Full disclosure: I’m a hemp farmer, but what I’m about to say has your best interest at heart.
If you want to grow hemp for the CBD market this summer, please don’t. Ask anyone who grew hemp for the CBD extraction market in 2020 if they’re going to grow any hemp at all this year – and if they are, how much less they’ll plant compared to last year.
It’s not the farmer’s fault no matter how wonderful or plentiful their crop. The market is flooded with literally tons of unsold hemp “biomass” all over the country. Bales, totes, bins, loose plants, trimmed flower, all of the above in abundance. Lots of sellers and hardly a buyer in sight.
When the Farm Bill passed in December 2018, states rushed to put rules and regulations in place for farmers to plant in the summer of 2019. Four-and-a-half times as many licenses were issued in 2019 compared to the previous year. Acres upon acres fueled by new farmers betting they could fetch the high prices previously earned by cannabis farmers in Colorado and Oregon.
Hemp farmers focused on the CBD market and grew far too much in 2019. Prices dropped considerably (duh). Everyone thought the demand would catch up with the supply. But it didn’t.
So what did farmers do? They planted more CBD-rich hemp in 2020. It’s estimated that 85-90% of the hemp grown last year was for the CBD market. And of course, prices dropped yet again.
Fewer farmers will apply for hemp licenses in 2021 as prices continue to fall. Meanwhile, seed companies have been sending me emails with bargain basement sale prices for weeks. Seems the CBD seed market is stagnant these days. Further evidence that the CBD market has stalled.

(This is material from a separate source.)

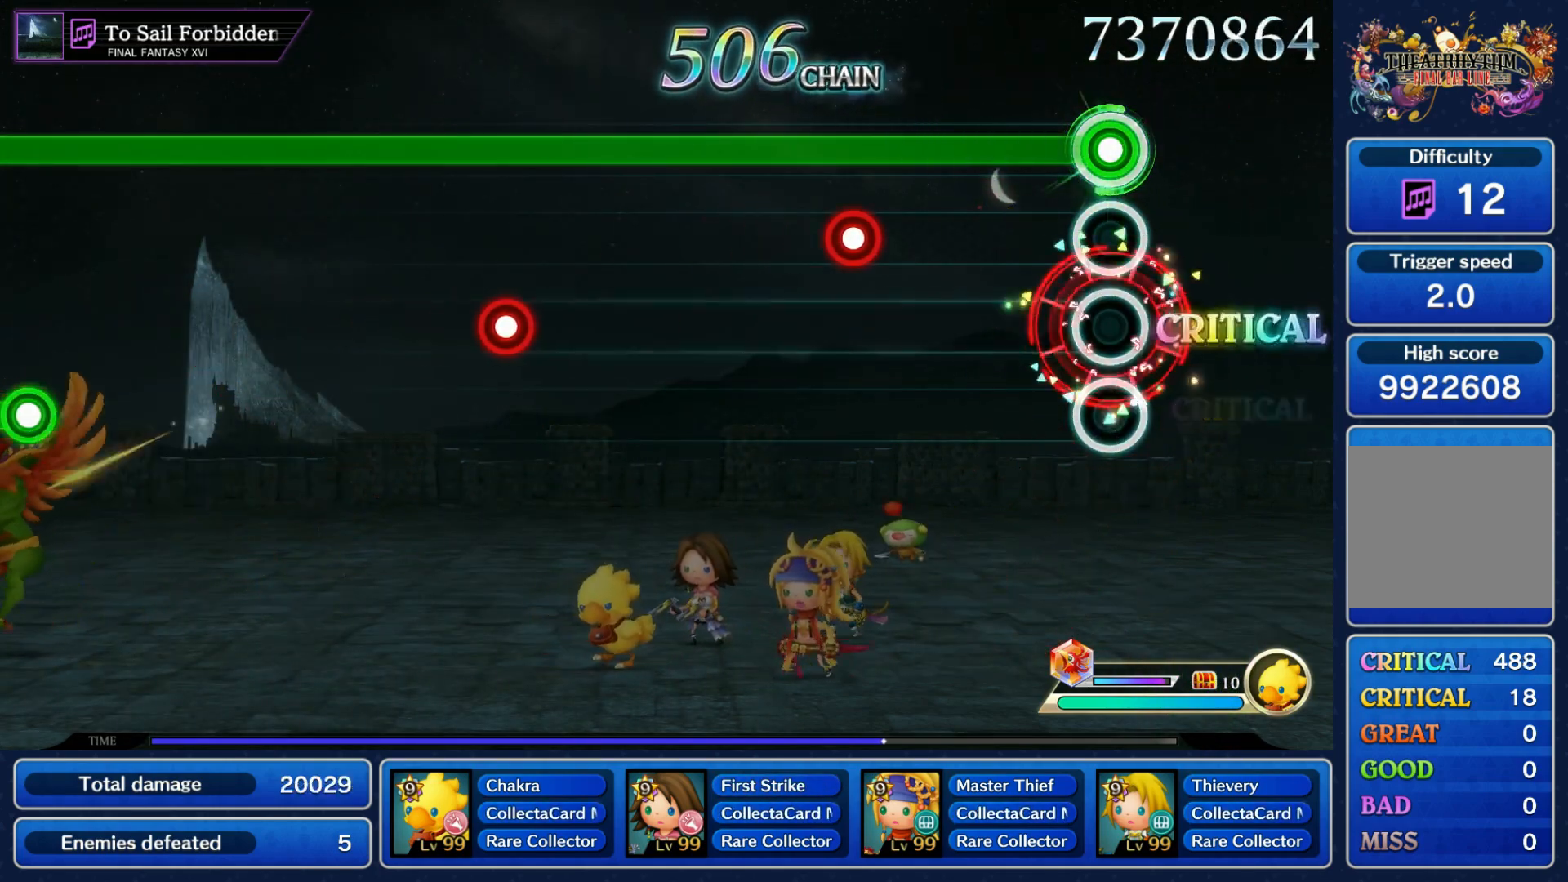
{"dt_ms": 500, "buttons": ["L1"], "left_stick": "center", "right_stick": "center", "events": [[317, "R1", "down"], [417, "R1", "up"]]}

Hemp is not synonymous with CBD
In the green rush to grow hemp, people have mistaken “hemp” as a synonym for “CBD.” Before Sanjay Gupta introduced Charlotte Figge to the world (2013), the hemp movement was about food, fuel, and fiber. But today US farmers aren’t growing much hemp for those markets.
If you drink hemp milk, eat hemp granola or enjoy a hemp burger, the odds are that these foods were sourced from hemp grain grown in Canada. So if Americans are indeed migrating to plant foods, why aren’t more American farmers growing hemp as a grain crop? Hemp farmers, are you listening?
And what about hempcrete? Seen any at Lowe’s or Home Depot? Everyone’s talking about it, but stores aren’t selling it.
There’s a lot of groundwork to be done to make hempcrete mainstream. Architects and builders need to become familiar with it. Building codes need to embrace it. And when it does become a mainstream construction material, there needs to be enough to supply Lowe’s. Hemp cultivation will have to scale up to huge volumes to service this market. Hemp farmers are you listening?
Will there really be a market for fiber hemp? This is my third year writing a monthly column about hemp. My February column on hemp packaging got more feedback than all my other columns put together. Hemp toilet paper might not be a high priority right now, but Amazon boxes are.
Amazon shipping containers need to be made out of hemp, and Jeff Bezos is more than rich enough to subsidize the hemp industry to make it happen. It might go a long way to untarnishing his image. Trees are sacred and hemp is an earth-friendly alternative. Hemp farmers are you listening?
No shelf life for fiber hemp
I’m not trying to scare hemp farmers away. But growing hemp for the saturated CBD market doesn’t make a lot of sense – all the more so with a flood of cheap, synthetic CBD isolate made from yeast substrate in the offing.
While cultivating hemp for the small, but growing fiber market is speculative in the short term, consider this: There’s no shelf life for hemp fiber. Grow the right cultivars into tall plants with long fiber. Store them in a dry building, and they’ll last until the market catches up with you. And it will.
Right now the hemp-derived CBD market is beset by supply greater than the demand. For hemp fiber, the opposite is true. In the not too distant future the demand for hemp fiber is going to outstrip the supply. Hemp farmers, are you listening?
Jerry Whiting, a longtime Project CBD collaborator, writes a monthly hemp column for NWLeaf from which this article is adapted.